▶ [Text section]:

....

I want to start by acknowledging Seth Kravitz and his many contributions to the city and to our tech scene which is so radically different today than it was just a few years ago in 2010 when Technori was founded. He’s been a mover and a shaker – a history recorder and maker – and an example of all the ups and downs that are part of the life of any decent entrepreneur. I feel like I have lived through several of these lifetimes with him so I’m especially pleased to be here tonight.
Seth never quit, gave up, or stopped trying to change things for the better – to share his insights, wisdom and oratorical gifts with the rest of us – and to take advantage of whatever opportunities and challenges the world presented. This is an important lesson for all of us. Being smart doesn’t mean you make all good decisions. It means you learn just as much from your stupid ones as from the smart ones and that you make the best of all of them. The name of the game is to WIN, not to be right all the time.
I was the subject of one of Seth’s earliest profile pieces and I was the keynote speaker at Technori’s first birthday party in December, 2011 way back when when HERE was a location - not a company’s name – and when NAVTEQ was the place where the birthday party was held. And a couple of years later, I gave the keynote at the 2013 Technori Auto Show event where I had the privilege of telling all the OEM manufacturers why no one under 25 was ever gonna buy a car from them again. Zipcar had a great motto at the time. They said they were “the car for people who didn’t want one” and we had no idea just how true that would come to be. UBER had been founded four years before in 2009 – and the world still thought that UBER was a German adverb and not Conan the Destroyer-to-be which would slowly demolish the cab business.

....

▶ [Data section]:
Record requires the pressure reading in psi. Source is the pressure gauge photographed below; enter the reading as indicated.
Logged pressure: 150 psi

....

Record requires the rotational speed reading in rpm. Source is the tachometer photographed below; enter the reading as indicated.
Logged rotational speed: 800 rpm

....

▶ [What this task involves]: Carry on the Technori speech, picking up right after its final sentence. The listing is unrelated to the Technori speech.

▶ [Expected answer]:
And though he’s not a native, Seth’s always been a big Chicago booster as well. One of the decisions I’m proudest of was staying in Chicago and building almost all of my businesses here when New York, Los Angeles, Seattle and Washington, DC repeatedly beckoned. It was the right choice, Chicago’s always been home to me, and it’s a place (and a tech community) that I couldn’t be prouder to be a small part of. I’m grateful to my city and to all of the people who are here tonight who’ve been important friends, partners, investors, mentors and team members at critical times throughout my own particular journey.
I’ve been engaged in this crazy process of trying to imagine, invent and then bring the future to life across half a dozen very different industries ranging from autos and insurance to education and entertainment for more than 50 years. And I’m beyond grateful because I can’t think of a single time in my entire career when I’ve asked for help, guidance, support or even prayer and anyone here ever turned me down. That’s the Chicago way – pushing people forward and extending a hand back to help those coming up behind.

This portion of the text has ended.